Astra can be configured in a few ways for runtime. As of now there is no native TLS/SSL support and needs a reverse proxy such as Caddy to handle that.

However every configuration option will be available at the Astra global table instead. For example, changing the compression, port and hostname is as such:

Astra.compression = false
Astra.port = 8000
Astra.hostname = "0.0.0.0"

There are some more configuration that can only happen upon building the runtime's binary. For example content compression and PostgreSQL driver (compression and sqlx flags respectively). These can be enabled or disabled by feature flags during build. For example to build without sqlx but with compression:

cargo build --release --no-default-features --features compression

The flags are comma separated: feature1,feature2.

In the future, there may be binaries with different combinations prebuilt as well!

Routes

The Astra global table holds all of the route details. The routes are loaded at the start of the runtime and cannot be dynamically modified later on. There are also methods within the Astra table that makes it easy to add new routes. For example:

-- A simple GET index route with text return
Astra.get("/", function()
    return "hello from default Astra instance! " .. Astra.version
end)

## Given information
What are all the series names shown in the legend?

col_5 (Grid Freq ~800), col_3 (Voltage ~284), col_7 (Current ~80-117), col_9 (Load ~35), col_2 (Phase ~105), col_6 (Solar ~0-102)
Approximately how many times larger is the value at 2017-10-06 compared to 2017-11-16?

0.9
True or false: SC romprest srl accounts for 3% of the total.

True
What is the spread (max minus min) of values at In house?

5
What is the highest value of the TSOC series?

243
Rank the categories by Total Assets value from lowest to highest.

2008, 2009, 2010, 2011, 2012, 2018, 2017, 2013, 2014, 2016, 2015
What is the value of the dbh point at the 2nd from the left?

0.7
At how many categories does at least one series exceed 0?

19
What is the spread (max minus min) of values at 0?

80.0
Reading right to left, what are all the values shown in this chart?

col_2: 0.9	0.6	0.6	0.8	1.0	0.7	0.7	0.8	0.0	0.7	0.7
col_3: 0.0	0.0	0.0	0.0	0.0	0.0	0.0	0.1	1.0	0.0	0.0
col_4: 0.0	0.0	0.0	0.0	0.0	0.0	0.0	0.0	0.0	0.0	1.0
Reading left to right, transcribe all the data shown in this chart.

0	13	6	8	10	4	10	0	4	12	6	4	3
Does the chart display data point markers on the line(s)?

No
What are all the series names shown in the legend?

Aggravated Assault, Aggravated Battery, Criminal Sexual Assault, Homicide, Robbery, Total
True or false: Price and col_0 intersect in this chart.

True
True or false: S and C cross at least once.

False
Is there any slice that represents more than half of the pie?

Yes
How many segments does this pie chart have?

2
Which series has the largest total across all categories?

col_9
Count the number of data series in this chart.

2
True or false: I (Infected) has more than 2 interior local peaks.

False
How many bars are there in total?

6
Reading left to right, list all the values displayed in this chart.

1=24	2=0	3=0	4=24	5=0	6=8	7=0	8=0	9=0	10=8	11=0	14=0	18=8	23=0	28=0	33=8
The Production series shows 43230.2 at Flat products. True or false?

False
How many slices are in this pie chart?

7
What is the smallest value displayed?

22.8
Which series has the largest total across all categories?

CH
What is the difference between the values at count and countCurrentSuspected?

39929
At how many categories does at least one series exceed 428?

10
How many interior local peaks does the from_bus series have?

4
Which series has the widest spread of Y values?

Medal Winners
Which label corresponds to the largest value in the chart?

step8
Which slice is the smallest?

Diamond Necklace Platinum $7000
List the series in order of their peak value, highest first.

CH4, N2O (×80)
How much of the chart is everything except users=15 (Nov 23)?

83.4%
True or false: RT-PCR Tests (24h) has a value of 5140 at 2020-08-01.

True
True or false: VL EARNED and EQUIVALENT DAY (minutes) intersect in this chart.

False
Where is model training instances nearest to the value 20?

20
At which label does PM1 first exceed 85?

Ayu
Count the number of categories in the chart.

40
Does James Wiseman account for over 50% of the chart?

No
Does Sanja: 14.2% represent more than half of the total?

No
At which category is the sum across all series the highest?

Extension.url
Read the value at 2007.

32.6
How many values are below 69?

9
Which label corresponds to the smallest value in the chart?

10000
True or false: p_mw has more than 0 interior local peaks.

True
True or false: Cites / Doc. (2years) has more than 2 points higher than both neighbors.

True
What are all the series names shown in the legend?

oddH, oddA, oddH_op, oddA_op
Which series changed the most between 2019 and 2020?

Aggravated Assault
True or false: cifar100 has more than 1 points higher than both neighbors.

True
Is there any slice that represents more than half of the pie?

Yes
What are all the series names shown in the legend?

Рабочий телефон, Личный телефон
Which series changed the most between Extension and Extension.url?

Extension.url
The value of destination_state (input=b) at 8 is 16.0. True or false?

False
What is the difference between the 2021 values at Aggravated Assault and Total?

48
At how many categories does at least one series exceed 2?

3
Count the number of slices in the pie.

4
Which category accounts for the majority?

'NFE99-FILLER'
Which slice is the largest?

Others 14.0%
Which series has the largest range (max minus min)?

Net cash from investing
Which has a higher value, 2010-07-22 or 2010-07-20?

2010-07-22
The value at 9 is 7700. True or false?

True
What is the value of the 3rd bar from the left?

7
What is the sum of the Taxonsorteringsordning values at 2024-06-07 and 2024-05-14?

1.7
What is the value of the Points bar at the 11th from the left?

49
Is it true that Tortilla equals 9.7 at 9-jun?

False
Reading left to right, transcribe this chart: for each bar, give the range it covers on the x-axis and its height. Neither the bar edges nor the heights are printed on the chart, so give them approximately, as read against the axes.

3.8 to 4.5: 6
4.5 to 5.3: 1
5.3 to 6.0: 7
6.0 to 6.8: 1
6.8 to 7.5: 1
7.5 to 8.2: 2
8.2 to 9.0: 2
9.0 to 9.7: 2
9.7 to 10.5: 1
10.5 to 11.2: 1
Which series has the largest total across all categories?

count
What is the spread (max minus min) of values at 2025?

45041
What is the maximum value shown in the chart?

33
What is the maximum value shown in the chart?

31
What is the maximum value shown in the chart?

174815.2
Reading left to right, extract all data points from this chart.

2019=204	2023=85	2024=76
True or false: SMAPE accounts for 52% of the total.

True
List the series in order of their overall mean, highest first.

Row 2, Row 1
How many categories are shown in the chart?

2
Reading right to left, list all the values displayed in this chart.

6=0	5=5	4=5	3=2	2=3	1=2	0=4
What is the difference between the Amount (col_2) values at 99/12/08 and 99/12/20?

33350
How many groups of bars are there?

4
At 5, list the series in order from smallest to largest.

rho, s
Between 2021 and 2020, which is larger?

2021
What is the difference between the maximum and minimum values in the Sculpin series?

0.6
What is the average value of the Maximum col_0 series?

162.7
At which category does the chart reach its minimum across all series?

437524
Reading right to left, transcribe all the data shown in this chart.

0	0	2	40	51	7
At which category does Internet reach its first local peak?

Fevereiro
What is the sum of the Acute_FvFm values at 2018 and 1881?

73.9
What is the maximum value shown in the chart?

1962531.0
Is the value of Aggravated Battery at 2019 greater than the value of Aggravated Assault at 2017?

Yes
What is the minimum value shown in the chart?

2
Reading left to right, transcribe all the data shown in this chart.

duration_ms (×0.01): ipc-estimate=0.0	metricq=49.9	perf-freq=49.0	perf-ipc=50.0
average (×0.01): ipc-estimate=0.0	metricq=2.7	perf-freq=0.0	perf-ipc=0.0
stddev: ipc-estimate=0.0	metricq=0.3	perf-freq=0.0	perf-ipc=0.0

## Your tasks
[1] Repeat the Astra configuration text word for word, from "Astra.compression = false" up to and including "comma separated: feature1,feature2.".
[2] According to the Astra configuration text, what does Astra need in order to handle TLS/SSL?

## Answers by item number
[1]
Astra.compression = false
Astra.port = 8000
Astra.hostname = "0.0.0.0"

There are some more configuration that can only happen upon building the runtime's binary. For example content compression and PostgreSQL driver (compression and sqlx flags respectively). These can be enabled or disabled by feature flags during build. For example to build without sqlx but with compression:

cargo build --release --no-default-features --features compression

The flags are comma separated: feature1,feature2.

[2] A reverse proxy such as Caddy.